The Bishop could not say how near they approached to the altar as he sat with his back to the rails, being afraid of violence he did not fear their laying violent hands on him, but was afraid they would crush him to death. He remained within the rails for about an hour, and was afraid to come out, as the shouting still continued.
“At last he made an effort to gain the vestry room but, when observed, a number of people rushed forward with great violence and drove him towards the vestry room.
“It was shut but not as he thinks, against him, but the mob who were endeavouring to force their way in.
“He eventually made his way in and went out at the lower gate. From these events, three parishioners were sentenced to 12 months, nine months, and six months.
“Oliver Rafferty S.J. would contend, in his article from the book “Derry/Londonderry”, that Bishop O’Donnell was against the school preferring that the Catholic children attend what we might call the system of “integrated education” at the mixed school run by the Church of Ireland. This belief is also strengthened by the suspension of work on the school after Fr. Cornelius O’Mullan was suspended from his priestly duties and imprisoned, before leaving the diocese. Nothing seems to have been done until Bishop Charles O’Donnell had left the scene.
“The next time we hear of Fr O’Mullan is in Dublin in 1815. Daniel O’Connell is having great issue with a man called John Narcot D’esterre.
“Eventually, it boils over and D’esterre challenges Daniel to a duel. On the day in question, O’Connell, because of his great friendship with Fr. Cornelius, requests the presence of our Derry (Wee Nuns) clergyman just in case he might be fatally injured and would require the last rites of the Roman Catholic Church. Fortunately, for Dan, he is unharmed but he mortally wounds D’esterre who dies two days later.
“Although duelling is illegal in 1815, the authorities take no action against O’Connell who begins to realise what he has done and deeply regrets it for the rest of his life.

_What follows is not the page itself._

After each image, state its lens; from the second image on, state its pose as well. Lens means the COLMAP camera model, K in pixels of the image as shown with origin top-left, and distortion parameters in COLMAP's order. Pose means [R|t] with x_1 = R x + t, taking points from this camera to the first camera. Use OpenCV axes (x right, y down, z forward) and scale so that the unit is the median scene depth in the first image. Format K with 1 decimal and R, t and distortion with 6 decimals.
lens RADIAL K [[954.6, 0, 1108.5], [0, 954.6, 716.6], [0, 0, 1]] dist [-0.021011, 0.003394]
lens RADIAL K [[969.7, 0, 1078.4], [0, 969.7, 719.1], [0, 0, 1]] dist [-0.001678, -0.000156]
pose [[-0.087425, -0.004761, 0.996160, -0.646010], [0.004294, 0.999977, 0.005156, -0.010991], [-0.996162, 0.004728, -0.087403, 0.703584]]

“Bishop Charles O’Donnell died on July 19, 1823 and his body removed from the seminary - which stood in McLaughlin’s Close, off Ferguson St. - via Strand St. (now Foyle Road) over Foyle St. to climb Shipquay St., Bishop St, to stop at Henrietta St. The coffin was removed from the hearse at this point and carried by the clergy to the church for the funeral Mass and interment.

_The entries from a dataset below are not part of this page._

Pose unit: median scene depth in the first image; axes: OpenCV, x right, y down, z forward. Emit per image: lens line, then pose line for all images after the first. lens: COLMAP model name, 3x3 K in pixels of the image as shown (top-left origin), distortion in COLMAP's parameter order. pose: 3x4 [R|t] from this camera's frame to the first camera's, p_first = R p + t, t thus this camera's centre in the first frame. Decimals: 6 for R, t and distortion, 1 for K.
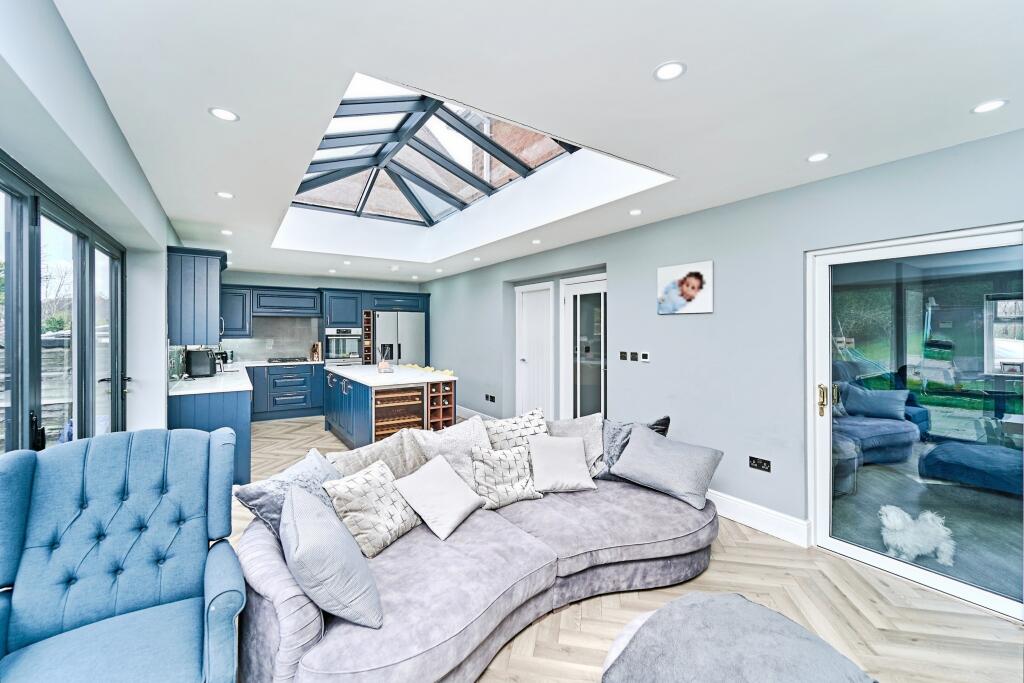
lens RADIAL K [[419.0, 0, 509.5], [0, 419.0, 334.6], [0, 0, 1]] dist [-0.001698, -0.000266]
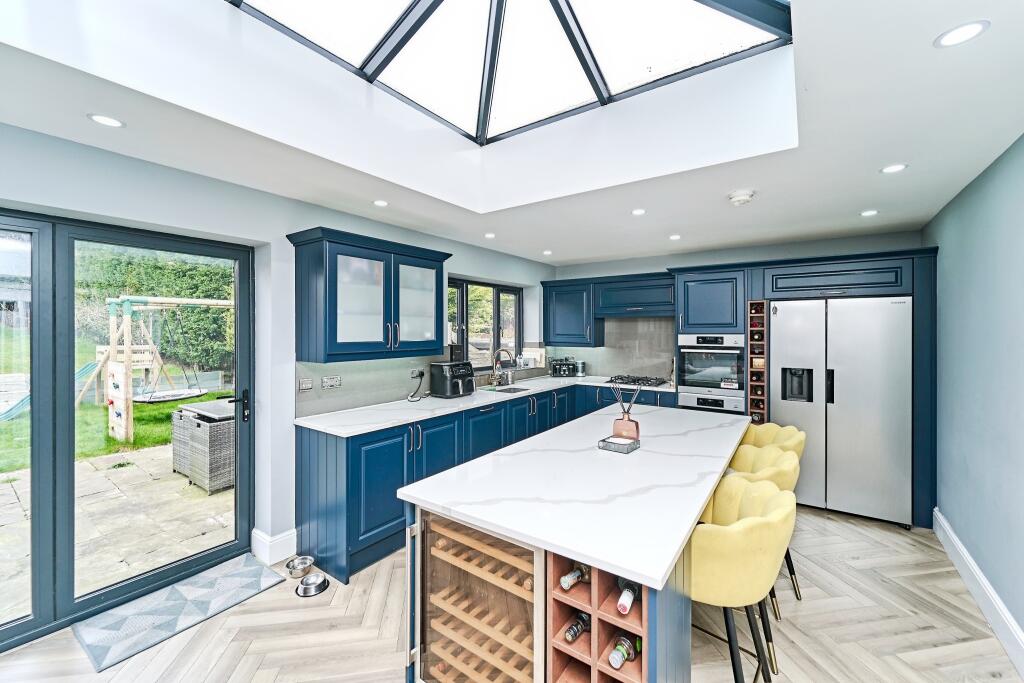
lens RADIAL K [[411.9, 0, 513.4], [0, 411.9, 336.5], [0, 0, 1]] dist [0.000800, 0.000100]
pose [[0.361114, 0.012069, -0.932444, 0.038506], [-0.008006, 0.999920, 0.009841, -0.020316], [0.932487, 0.003912, 0.361181, 0.701153]]
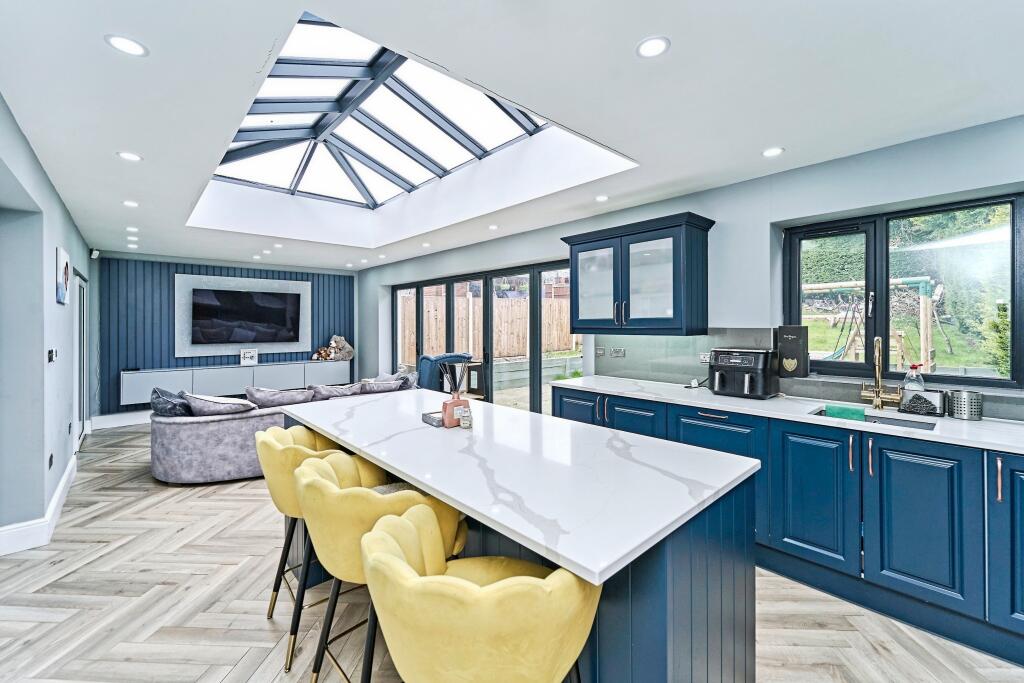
lens RADIAL K [[418.7, 0, 511.9], [0, 418.7, 317.7], [0, 0, 1]] dist [0.000275, -0.000027]
pose [[-0.986728, 0.012971, -0.161861, -0.272611], [0.012723, 0.999916, 0.002569, -0.012379], [0.161881, 0.000476, -0.986810, 1.300488]]
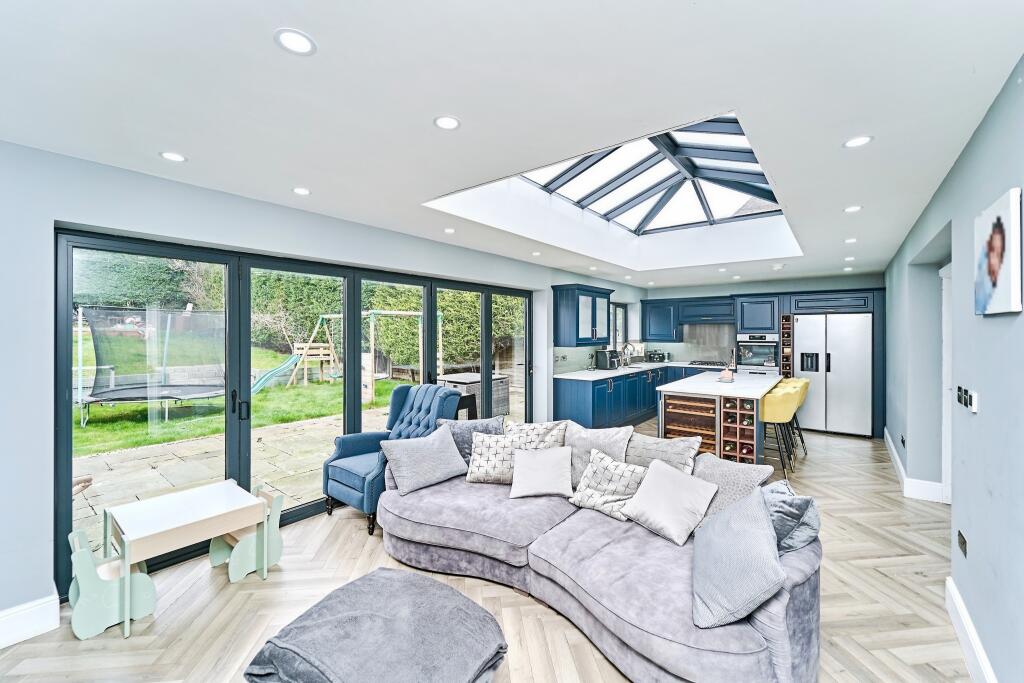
lens RADIAL K [[411.9, 0, 513.4], [0, 411.9, 336.5], [0, 0, 1]] dist [0.000800, 0.000100]
pose [[0.310592, 0.008377, -0.950506, 0.418371], [-0.007723, 0.999950, 0.006289, -0.014840], [0.950512, 0.005387, 0.310641, 0.225245]]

“The funeral is attended by all classes of Derry society and included many Protestant citizens and clergymen. Due to all these local troubles, building of the Wee Nuns was delayed for ten years and was not completed until 1825.
“The following January they were opened as Catholic Parochial Schools.
“We take our leave of Fr. Cornelius when he joins with General Devereux as chaplain to an expeditionary force that sails for Venezuela to fight in Simon Bolivar’s war of independence.
“He was accompanied on this expedition by Morgan O’Connell, the son of Daniel O’Connell.
“Our clergyman died in Venezuela in 1821 and we do not know his last resting place.
“It seems somewhat sad that these two men, Bishop Charles O’Donnell and Fr. Cornelius O’Mullan, had the best interests of their flock in mind but in different ways.
“One lies outside the door of the Wee Nuns School and the rebel priest lies somewhere in a grave 3,000 miles from these shores.”